WHAT TO WORK ON
1. Using the DES excerpt, answer:
(a) What block size does DES use?
(b) How many rounds of processing does the algorithm have?
(c) How many bits does the expansion stage of the F-function output?
2. For each statement, say whether it agrees with the DES excerpt, and quote the words that decide it.
(a) The eight parity bits of the key take part in the algorithm's transformation.
(b) The initial and final permutations add to the cipher's security.
(c) Decryption follows the same structure as encryption.

--- EXCERPT TO READ Enclosed Below ---

DES is the archetypal block cipher—an algorithm that takes a fixed-length string of plaintext bits and transforms it through a series of complicated operations into another ciphertext bitstring of the same length. In the case of DES, the block size is 64 bits. DES also uses a key to customize the transformation, so that decryption can supposedly only be performed by those who know the particular key used to encrypt. The key ostensibly consists of 64 bits; however, only 56 of these are actually used by the algorithm. Eight bits are used solely for checking parity, and are thereafter discarded. Hence the effective key length is 56 bits.

The key is nominally stored or transmitted as 8 bytes, each with odd parity. According to ANSI X3.92-1981 (Now, known as ANSI INCITS 92–1981), section 3.5:

One bit in each 8-bit byte of the KEY may be utilized for error detection in key generation, distribution, and storage. Bits 8, 16,..., 64 are for use in ensuring that each byte is of odd parity.

Like other block ciphers, DES by itself is not a secure means of encryption, but must instead be used in a mode of operation. FIPS-81 specifies several modes for use with DES. Further comments on the usage of DES are contained in FIPS-74.

Decryption uses the same structure as encryption, but with the keys used in reverse order. (This has the advantage that the same hardware or software can be used in both directions.)

=== Overall structure ===

The algorithm's overall structure is shown in Figure 1: there are 16 identical stages of processing, termed rounds. There is also an initial and final permutation, termed IP and FP, which are inverses (IP "undoes" the action of FP, and vice versa). IP and FP have no cryptographic significance, but were included in order to facilitate loading blocks in and out of mid-1970s 8-bit based hardware.

Before the main rounds, the block is divided into two 32-bit halves and processed alternately; this criss-crossing is known as the Feistel scheme. The Feistel structure ensures that decryption and encryption are very similar processes—the only difference is that the subkeys are applied in the reverse order when decrypting. The rest of the algorithm is identical. This greatly simplifies implementation, particularly in hardware, as there is no need for separate encryption and decryption algorithms.

The ⊕ symbol denotes the
exclusive-OR (XOR) operation. The F-function scrambles half a block together with some of the key. The output from the F-function is then combined with the other half of the block, and the halves are swapped before the next round. After the final round, the halves are swapped; this is a feature of the Feistel structure which makes encryption and decryption similar processes.

=== The Feistel (F) function ===
The F-function, depicted in Figure 2, operates on half a block (32 bits) at a time and consists of four stages:

1. Expansion: the 32-bit half-block is expanded to 48 bits using the expansion permutation, denoted E in the diagram, by duplicating half of the bits. The output consists of eight 6-bit (8 × 6 = 48 bits) pieces, each containing a copy of 4 corresponding input bits, plus a copy of the immediately adjacent bit from each of the input pieces to either side.
2. Key mixing: the result is combined with a subkey using an XOR operation. Sixteen 48-bit subkeys—one for each round—are derived from the main key using the key schedule (described below).

--- End of Enclosed EXCERPT TO READ ---
--- DATASET RECORDS Enclosed Below ---

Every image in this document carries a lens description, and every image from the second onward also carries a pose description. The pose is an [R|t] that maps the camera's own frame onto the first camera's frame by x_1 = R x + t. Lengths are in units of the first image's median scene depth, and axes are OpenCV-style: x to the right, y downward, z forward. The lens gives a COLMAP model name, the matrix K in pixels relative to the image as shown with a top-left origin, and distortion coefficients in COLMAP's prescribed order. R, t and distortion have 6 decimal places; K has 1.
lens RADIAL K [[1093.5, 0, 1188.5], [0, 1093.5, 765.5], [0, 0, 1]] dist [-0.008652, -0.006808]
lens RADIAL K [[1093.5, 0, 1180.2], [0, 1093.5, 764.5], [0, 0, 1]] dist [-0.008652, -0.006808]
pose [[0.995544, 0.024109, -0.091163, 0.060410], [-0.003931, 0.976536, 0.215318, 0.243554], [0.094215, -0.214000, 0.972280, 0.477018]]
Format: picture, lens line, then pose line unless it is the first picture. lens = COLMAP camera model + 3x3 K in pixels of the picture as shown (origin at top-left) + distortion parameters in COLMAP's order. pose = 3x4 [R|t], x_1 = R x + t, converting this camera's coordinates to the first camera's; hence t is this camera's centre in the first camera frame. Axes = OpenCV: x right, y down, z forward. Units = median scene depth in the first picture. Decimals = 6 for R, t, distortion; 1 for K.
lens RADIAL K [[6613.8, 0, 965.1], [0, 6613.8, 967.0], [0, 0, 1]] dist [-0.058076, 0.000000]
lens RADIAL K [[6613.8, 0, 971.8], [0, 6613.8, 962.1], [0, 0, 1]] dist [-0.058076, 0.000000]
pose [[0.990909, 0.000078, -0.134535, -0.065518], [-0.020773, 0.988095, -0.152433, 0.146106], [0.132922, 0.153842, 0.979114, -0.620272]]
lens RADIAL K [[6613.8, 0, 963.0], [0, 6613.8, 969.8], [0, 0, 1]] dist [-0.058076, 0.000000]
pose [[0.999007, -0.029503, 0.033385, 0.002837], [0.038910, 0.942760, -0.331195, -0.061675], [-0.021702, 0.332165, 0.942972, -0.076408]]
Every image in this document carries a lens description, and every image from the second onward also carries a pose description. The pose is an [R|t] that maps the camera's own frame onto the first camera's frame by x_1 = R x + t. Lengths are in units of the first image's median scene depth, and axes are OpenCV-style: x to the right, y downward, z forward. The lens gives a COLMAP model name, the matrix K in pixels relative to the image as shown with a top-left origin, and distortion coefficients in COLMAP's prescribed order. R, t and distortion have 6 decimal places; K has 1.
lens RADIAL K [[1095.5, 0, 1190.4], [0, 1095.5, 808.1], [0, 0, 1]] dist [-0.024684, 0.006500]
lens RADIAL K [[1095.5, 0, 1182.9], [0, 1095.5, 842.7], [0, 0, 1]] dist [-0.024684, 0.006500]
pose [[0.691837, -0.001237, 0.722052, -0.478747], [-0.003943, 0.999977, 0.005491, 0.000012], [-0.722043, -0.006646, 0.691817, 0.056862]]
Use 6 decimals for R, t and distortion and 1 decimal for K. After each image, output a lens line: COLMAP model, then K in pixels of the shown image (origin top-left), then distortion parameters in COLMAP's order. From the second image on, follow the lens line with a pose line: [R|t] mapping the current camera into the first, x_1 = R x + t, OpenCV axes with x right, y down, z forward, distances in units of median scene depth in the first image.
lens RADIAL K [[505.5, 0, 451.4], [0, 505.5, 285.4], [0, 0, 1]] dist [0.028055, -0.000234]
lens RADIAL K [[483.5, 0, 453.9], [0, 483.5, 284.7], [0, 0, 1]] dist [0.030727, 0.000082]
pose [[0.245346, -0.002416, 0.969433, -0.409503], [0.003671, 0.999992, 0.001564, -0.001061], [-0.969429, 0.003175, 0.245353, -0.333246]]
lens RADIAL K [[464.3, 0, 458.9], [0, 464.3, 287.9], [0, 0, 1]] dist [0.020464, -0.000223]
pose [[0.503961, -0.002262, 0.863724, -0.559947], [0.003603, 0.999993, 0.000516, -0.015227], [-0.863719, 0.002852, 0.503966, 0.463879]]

--- End of Enclosed DATASET RECORDS ---

EXPECTED RESULTS
1.
(a) 64 bits
(b) 16
(c) 48 bits

2.
(a) No: "Eight bits are used solely for checking parity, and are thereafter discarded."
(b) No: "IP and FP have no cryptographic significance"
(c) Yes: "Decryption uses the same structure as encryption, but with the keys used in reverse order."